First, we created what we call “derivative metrics.” These were objective metrics related to how much information we used, how many syntax errors we made, and how much overlapping information we had. Then we used semantic metrics (such as BERT and ROUGE) to compare a set of model-generated KFs to analyst-generated KFs. Finally, we used an LLM as a judge. In this case, we had the LLM judge the completeness and correctness of the KFs using specific prompting instructions. This is a very promising technique we think can give a great boost to AI projects.

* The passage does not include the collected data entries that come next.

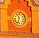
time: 11:32
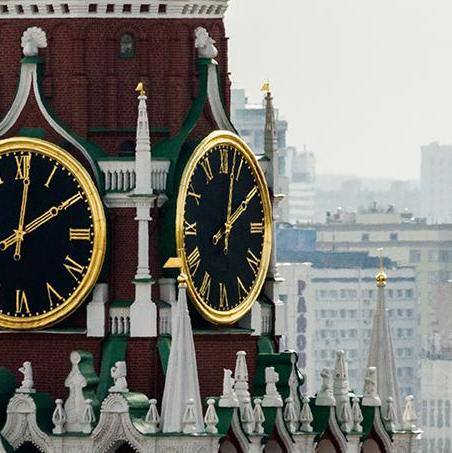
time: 2:02
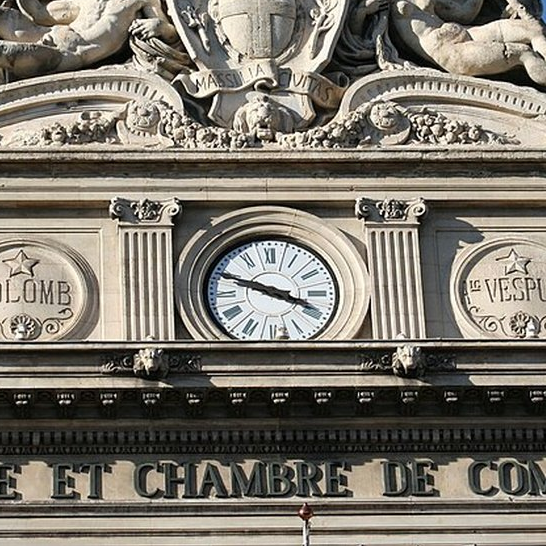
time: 3:48
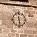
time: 11:28
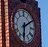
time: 6:10
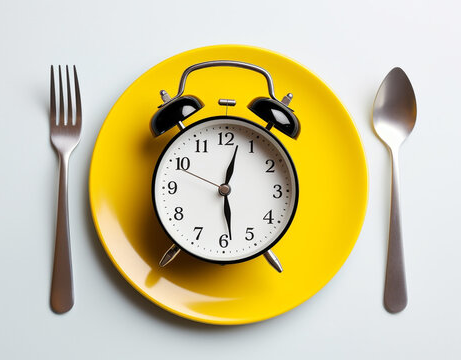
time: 12:28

In the table below, you’ll see examples of derivative and semantic metrics. The first metric is a derivative metric for the completeness of the answer. It measures how many gaps we left in the model’s answer (i.e., unresolved variables left that weren’t populated with key findings). The model may add “N/A” instead of populating these variables, and we count this as a metric of incompleteness.
The second metric evaluates how many errors we made in the markdown syntax (the format we prefer for our key findings). Errors in markdown render improperly and lead to unprofessional-looking key finding outputs. Finally, the semantic metric BERT measures how close the model’s output is to a ground-truth output. In this case, we compare key findings generated by the model and key findings generated by a human. The BERT score uses deep learning to compare the meaning of words in context.
Metric | Good output | Bad output | Value for good output | Value for bad output |
---|---|---|---|---|
Incomplete answer | The earliest evidence of red team activity occurred on July 10, 2014 at 00:44:09.000Z.
|
The earliest evidence of red team activity occurred on July 11, 2014 at 19:35:38.000Z.
|
0 | 6 |
Markdown error count | The earliest evidence of attacker activity occurred on December 8, 2013.
|
|
0 | 2 |
BERT | The earliest evidence of red team activity occurred on March 13, 2010 at 18:51:34 UTC.
|
The earliest evidence of red team activity occurred on March 13, 2010 at 18:45:00.
|
0.91 | 0.88 |
At Expel, We AI Responsibly
Our highest priority is protecting our customers’ privacy and data. We use AI with well-defined processes to avoid data leakage, meaning we:
- Use Expel-deployed models instead of public models. This gives us control over the model, which is non-negotiable when streaming sensitive data.
- We anonymize data so it isn’t used in the output of our KF GenAI report. We also filter PII data as well to secure any potential leaks.
- We don’t use third-party vendors where customer data is sent outside of our environment.
- With text generation work specifically, we keep humans in the loop to ensure customers don’t experience the bad side effects that come with typical LLM use. This means we spend fewer developer cycles playing Whac-A-Mole with guardrails when we ask LLMs to automate too much too fast.
What’s next with GenAI and Expel?
As one of the first MDRs to integrate machine learning (ML) into our workflows, our use cases have always been about improving response times for our customers, which is a result of our focus on easing the analyst experience. Capitalizing on this experience and our commitment to innovate, the sky is the limit with GenAI for SOC and MDR efficiencies. Our primary goal has always been to automate the boring things with LLMs so our analysts can spend time on creative activities like investigating alerts, finding perpetrators, and giving tactical and useful remediation actions to our customers.